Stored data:

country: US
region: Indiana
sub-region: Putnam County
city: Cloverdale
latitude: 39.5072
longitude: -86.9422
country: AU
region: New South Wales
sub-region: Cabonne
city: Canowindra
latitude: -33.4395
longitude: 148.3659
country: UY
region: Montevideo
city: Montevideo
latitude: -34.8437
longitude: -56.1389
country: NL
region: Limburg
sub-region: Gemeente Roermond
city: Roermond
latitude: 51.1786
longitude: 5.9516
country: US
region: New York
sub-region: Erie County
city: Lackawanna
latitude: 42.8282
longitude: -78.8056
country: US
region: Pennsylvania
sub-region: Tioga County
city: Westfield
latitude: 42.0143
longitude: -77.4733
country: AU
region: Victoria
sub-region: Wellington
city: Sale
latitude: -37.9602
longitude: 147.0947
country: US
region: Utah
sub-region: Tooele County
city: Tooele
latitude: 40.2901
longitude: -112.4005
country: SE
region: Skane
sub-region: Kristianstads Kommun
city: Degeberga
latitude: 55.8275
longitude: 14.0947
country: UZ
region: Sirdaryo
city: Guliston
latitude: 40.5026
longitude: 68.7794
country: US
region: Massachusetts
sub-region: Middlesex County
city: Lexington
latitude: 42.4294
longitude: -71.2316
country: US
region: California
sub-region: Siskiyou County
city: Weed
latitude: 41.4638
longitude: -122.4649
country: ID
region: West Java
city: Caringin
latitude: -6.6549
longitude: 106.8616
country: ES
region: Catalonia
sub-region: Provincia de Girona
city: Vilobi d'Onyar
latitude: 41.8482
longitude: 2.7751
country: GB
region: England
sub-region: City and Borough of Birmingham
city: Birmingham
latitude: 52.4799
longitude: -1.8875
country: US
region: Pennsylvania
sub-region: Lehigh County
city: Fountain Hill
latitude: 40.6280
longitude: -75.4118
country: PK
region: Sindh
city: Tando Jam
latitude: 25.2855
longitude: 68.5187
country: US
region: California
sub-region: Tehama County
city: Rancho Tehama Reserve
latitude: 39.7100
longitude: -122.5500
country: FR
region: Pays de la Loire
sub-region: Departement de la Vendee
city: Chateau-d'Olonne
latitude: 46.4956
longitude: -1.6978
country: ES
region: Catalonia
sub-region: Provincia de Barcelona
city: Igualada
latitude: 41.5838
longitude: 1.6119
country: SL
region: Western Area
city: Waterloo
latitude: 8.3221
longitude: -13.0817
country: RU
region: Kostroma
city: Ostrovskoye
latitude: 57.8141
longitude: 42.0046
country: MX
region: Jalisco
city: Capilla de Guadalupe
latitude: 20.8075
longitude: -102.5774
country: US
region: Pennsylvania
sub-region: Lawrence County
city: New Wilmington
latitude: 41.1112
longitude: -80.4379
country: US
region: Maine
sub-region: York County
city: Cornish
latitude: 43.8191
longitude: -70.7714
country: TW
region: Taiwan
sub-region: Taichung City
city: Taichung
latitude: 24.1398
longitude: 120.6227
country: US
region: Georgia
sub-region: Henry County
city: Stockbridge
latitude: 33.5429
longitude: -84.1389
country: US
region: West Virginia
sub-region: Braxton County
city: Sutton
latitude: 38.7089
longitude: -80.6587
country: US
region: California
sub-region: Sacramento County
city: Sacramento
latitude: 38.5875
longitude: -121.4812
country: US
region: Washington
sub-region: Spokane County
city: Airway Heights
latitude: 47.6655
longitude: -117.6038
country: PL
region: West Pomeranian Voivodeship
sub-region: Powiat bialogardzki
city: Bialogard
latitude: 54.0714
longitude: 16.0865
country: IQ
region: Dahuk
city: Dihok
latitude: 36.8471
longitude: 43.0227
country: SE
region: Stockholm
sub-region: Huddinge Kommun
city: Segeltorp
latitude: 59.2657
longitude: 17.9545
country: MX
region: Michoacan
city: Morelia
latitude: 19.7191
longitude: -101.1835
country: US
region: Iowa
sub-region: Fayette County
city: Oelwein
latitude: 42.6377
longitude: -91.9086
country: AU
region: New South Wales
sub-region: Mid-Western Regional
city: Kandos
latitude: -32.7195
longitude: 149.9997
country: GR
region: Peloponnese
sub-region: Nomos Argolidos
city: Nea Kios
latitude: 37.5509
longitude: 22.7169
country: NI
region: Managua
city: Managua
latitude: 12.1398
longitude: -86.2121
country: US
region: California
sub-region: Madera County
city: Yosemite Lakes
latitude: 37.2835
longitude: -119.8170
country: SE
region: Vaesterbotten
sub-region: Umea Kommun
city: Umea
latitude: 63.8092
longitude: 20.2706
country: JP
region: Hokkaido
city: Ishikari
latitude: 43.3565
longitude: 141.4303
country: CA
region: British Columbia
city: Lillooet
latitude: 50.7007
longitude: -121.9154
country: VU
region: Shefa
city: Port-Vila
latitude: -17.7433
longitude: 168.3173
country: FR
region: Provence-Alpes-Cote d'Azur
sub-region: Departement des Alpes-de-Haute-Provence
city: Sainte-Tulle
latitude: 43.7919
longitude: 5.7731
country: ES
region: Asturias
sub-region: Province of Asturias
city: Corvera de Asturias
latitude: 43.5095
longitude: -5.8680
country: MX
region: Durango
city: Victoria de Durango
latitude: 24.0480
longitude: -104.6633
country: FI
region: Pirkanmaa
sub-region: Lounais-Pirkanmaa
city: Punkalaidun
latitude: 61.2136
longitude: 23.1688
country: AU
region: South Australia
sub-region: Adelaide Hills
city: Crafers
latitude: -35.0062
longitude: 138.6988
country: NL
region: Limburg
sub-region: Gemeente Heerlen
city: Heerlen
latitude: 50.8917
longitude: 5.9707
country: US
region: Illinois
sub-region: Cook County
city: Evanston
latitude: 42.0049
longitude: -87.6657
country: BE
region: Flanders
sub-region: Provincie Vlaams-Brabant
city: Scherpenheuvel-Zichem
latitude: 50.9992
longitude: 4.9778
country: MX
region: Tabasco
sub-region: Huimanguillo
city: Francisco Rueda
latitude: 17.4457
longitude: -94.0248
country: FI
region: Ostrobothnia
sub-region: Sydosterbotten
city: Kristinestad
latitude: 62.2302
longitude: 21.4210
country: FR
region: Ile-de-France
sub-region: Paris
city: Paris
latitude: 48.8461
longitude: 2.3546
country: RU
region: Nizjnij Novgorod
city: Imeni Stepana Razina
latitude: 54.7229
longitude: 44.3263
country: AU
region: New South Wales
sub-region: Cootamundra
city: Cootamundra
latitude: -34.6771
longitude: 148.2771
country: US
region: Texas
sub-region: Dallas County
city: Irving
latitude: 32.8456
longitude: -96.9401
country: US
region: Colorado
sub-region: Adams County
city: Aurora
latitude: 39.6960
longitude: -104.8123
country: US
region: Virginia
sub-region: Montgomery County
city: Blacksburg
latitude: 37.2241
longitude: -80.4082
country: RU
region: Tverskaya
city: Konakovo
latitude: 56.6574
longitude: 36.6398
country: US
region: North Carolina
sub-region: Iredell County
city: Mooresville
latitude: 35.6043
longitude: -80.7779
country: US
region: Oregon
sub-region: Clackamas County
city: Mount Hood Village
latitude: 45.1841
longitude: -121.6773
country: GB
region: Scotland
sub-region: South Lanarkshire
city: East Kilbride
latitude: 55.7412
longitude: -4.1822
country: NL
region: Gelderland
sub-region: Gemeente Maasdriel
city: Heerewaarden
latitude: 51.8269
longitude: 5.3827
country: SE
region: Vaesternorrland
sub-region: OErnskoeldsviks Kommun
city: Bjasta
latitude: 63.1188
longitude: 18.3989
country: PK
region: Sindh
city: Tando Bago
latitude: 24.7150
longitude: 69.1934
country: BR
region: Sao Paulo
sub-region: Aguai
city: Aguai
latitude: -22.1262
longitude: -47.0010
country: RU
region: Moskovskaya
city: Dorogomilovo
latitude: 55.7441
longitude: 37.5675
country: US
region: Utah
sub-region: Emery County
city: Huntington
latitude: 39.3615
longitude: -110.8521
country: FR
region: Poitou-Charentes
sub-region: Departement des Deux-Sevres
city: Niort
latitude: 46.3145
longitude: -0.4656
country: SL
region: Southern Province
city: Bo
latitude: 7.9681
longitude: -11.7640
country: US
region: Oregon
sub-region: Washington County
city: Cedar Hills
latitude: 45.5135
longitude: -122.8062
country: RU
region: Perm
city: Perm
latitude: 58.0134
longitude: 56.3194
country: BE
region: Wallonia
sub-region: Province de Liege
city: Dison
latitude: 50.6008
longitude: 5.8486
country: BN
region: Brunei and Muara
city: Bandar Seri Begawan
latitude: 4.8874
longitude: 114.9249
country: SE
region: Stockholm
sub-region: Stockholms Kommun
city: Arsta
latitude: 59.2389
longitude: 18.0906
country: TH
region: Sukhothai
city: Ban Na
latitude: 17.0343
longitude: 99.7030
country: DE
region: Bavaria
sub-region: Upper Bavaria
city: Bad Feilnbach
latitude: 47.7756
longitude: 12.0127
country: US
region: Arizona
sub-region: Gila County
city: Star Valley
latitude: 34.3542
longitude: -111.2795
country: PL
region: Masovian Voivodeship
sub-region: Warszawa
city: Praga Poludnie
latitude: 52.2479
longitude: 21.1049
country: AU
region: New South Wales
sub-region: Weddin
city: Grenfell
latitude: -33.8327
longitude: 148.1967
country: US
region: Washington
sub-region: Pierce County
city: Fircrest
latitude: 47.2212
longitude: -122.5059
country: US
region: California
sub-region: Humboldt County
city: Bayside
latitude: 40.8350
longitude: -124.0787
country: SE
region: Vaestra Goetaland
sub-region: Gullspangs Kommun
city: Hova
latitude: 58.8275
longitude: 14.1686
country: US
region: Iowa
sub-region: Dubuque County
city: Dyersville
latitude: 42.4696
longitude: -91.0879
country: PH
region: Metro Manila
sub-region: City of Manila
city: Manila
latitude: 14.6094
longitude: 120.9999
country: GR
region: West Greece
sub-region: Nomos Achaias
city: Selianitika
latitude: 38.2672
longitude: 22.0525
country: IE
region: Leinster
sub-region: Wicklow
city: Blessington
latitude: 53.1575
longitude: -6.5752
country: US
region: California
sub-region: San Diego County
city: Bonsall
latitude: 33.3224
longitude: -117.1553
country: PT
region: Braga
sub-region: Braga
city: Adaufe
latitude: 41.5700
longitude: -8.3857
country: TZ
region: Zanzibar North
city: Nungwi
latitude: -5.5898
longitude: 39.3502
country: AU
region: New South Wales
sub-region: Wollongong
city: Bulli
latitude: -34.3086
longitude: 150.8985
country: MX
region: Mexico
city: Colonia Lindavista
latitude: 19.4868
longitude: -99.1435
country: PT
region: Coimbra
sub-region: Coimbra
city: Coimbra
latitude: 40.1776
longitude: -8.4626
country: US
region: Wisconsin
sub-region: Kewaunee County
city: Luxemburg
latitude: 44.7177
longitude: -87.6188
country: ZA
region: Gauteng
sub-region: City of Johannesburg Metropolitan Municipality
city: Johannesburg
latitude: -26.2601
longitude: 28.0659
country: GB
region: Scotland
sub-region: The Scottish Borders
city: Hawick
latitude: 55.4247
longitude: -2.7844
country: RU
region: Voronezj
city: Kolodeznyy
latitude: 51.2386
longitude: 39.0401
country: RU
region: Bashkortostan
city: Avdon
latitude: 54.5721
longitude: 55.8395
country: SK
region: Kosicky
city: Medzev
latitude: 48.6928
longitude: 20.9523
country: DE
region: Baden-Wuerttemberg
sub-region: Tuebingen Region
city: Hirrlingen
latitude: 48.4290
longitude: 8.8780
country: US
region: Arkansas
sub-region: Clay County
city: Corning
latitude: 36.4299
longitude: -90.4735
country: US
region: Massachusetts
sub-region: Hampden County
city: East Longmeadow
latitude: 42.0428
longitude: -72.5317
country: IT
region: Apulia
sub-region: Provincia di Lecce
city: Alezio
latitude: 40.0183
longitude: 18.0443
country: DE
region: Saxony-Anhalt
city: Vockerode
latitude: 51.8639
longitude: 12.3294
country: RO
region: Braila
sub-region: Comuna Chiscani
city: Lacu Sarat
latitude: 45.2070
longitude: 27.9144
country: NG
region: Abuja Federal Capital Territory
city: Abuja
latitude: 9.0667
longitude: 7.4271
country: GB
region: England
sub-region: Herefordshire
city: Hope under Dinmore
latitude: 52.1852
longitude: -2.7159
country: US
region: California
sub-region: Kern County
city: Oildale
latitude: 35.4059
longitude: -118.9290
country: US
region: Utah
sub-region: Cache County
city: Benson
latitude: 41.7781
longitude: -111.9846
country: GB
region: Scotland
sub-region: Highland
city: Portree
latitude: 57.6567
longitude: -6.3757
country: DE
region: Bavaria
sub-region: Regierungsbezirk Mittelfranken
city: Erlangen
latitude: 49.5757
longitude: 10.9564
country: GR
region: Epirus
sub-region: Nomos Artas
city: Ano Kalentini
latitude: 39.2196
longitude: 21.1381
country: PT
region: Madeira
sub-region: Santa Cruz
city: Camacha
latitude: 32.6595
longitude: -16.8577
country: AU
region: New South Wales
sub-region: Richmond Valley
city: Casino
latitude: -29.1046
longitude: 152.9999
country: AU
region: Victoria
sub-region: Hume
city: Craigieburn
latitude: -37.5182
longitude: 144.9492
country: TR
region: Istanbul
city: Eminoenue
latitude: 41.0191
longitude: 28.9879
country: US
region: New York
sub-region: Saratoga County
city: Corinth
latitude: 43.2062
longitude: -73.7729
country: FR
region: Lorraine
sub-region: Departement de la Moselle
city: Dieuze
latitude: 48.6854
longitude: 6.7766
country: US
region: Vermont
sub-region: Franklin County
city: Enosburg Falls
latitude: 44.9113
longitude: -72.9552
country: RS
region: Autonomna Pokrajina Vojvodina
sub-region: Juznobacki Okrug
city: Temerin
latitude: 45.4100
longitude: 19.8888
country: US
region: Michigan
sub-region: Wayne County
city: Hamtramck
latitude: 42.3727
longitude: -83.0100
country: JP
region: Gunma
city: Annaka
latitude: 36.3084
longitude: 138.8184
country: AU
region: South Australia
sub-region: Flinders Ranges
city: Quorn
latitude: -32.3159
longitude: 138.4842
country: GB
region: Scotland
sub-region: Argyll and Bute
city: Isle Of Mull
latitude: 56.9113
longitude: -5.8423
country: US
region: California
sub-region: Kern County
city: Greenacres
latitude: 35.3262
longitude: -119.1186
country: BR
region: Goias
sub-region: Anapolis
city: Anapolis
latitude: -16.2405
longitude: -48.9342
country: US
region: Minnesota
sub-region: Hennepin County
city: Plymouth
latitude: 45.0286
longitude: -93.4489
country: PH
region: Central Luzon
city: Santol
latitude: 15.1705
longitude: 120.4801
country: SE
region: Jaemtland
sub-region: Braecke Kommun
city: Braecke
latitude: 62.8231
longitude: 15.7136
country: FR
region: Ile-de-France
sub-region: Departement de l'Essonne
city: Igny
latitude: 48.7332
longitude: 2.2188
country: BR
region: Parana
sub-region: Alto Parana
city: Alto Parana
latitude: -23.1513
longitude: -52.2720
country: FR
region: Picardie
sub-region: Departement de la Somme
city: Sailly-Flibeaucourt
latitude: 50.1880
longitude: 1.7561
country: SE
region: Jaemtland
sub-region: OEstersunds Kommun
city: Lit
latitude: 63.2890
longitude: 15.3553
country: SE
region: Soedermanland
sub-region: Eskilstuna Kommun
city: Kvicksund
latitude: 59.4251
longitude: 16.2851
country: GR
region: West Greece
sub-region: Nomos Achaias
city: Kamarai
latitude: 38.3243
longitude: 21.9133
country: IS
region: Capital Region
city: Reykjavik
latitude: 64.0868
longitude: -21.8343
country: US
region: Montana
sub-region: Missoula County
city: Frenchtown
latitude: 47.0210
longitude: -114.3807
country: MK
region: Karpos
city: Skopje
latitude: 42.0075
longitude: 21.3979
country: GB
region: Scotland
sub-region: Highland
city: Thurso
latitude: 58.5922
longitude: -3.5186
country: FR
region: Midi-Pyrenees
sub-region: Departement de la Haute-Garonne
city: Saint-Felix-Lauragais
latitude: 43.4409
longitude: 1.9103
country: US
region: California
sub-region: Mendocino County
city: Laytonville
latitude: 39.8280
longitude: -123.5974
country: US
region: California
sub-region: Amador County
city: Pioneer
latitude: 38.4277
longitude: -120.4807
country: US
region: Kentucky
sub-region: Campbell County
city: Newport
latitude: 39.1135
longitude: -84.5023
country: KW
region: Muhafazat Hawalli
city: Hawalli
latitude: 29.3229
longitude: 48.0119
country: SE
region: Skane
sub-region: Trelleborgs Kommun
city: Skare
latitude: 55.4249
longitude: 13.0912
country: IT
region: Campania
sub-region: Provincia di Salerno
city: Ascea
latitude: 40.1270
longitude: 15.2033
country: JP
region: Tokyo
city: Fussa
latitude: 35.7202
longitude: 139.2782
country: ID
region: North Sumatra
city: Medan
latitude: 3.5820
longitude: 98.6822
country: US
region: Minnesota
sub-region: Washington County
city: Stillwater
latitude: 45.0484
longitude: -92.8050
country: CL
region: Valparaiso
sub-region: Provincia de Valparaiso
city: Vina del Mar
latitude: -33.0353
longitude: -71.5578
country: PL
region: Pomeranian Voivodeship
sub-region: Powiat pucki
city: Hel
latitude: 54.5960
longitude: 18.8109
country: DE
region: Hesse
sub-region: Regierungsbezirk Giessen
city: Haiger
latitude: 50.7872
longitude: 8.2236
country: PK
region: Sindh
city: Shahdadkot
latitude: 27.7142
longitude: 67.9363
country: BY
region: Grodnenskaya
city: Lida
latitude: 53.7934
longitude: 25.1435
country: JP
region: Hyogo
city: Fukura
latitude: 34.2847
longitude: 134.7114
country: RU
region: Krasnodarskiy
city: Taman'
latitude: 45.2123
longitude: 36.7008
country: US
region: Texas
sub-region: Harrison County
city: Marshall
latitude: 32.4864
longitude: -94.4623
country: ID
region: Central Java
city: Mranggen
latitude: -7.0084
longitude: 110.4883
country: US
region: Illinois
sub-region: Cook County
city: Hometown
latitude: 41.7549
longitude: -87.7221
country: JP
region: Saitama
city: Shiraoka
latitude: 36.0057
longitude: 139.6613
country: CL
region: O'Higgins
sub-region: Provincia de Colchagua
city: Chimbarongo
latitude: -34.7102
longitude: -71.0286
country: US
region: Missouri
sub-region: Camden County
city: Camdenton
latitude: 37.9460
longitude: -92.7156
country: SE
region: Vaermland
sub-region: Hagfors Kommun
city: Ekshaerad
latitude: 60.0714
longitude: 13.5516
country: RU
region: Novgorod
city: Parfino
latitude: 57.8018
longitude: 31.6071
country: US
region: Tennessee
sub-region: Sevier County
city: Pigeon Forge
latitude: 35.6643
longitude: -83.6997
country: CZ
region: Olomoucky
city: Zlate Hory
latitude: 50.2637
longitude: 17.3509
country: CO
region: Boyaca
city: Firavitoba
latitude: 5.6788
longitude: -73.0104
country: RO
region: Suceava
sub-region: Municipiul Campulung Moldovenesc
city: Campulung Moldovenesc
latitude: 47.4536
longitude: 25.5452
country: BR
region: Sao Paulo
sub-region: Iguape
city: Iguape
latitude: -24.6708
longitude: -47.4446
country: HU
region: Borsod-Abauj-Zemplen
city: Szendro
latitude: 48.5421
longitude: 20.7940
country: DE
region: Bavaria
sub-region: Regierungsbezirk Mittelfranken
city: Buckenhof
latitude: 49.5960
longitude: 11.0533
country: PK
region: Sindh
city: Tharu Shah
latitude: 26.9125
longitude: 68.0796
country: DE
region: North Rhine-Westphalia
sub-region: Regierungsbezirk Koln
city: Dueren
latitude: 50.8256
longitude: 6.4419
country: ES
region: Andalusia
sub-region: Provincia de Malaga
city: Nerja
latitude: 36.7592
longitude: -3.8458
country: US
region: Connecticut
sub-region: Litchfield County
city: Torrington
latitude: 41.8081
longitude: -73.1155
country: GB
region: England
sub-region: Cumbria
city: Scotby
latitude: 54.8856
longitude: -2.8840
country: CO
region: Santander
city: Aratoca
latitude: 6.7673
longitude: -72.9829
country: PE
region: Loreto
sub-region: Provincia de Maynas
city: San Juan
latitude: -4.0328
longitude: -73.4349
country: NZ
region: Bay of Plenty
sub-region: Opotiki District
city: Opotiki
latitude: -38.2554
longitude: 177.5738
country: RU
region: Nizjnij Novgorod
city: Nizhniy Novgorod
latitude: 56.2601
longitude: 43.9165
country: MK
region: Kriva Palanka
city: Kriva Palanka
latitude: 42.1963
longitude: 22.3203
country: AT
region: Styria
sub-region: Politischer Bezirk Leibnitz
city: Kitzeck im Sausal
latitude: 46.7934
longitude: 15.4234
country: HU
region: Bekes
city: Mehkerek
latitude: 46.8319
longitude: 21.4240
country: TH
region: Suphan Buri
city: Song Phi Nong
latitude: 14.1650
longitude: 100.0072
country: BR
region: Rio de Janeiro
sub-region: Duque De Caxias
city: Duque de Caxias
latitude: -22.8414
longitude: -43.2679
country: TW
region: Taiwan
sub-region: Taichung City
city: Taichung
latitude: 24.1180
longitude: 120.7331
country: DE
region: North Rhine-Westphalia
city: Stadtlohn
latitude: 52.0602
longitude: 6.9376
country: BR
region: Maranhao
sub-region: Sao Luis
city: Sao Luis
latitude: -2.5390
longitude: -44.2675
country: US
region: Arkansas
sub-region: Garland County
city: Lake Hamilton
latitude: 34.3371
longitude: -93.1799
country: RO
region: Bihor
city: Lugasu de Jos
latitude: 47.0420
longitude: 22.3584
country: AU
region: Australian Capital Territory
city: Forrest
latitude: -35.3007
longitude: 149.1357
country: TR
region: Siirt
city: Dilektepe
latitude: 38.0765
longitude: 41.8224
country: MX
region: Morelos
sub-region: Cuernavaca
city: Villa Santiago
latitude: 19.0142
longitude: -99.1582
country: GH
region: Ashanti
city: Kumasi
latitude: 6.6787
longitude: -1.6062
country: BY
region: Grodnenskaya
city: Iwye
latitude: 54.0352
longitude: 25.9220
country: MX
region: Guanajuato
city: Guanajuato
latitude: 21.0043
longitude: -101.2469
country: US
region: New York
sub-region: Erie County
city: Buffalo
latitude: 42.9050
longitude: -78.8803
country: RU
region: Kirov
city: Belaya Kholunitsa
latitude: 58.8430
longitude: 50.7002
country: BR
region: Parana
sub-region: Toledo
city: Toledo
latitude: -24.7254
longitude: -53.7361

TASK GOAL -> Can you lay out the listing, from its first line through the line holding "latitude: 42.8282" (both included), as a Markdown table with a column "Row" for the line number and a column "Entry" for the line itself, omitting any blank lines?

COMPLETE RESPONSE ->
| Row | Entry |
|---|---|
| 1 | country: US |
| 2 | region: Indiana |
| 3 | sub-region: Putnam County |
| 4 | city: Cloverdale |
| 5 | latitude: 39.5072 |
| 6 | longitude: -86.9422 |
| 7 | country: AU |
| 8 | region: New South Wales |
| 9 | sub-region: Cabonne |
| 10 | city: Canowindra |
| 11 | latitude: -33.4395 |
| 12 | longitude: 148.3659 |
| 13 | country: UY |
| 14 | region: Montevideo |
| 15 | city: Montevideo |
| 16 | latitude: -34.8437 |
| 17 | longitude: -56.1389 |
| 18 | country: NL |
| 19 | region: Limburg |
| 20 | sub-region: Gemeente Roermond |
| 21 | city: Roermond |
| 22 | latitude: 51.1786 |
| 23 | longitude: 5.9516 |
| 24 | country: US |
| 25 | region: New York |
| 26 | sub-region: Erie County |
| 27 | city: Lackawanna |
| 28 | latitude: 42.8282 |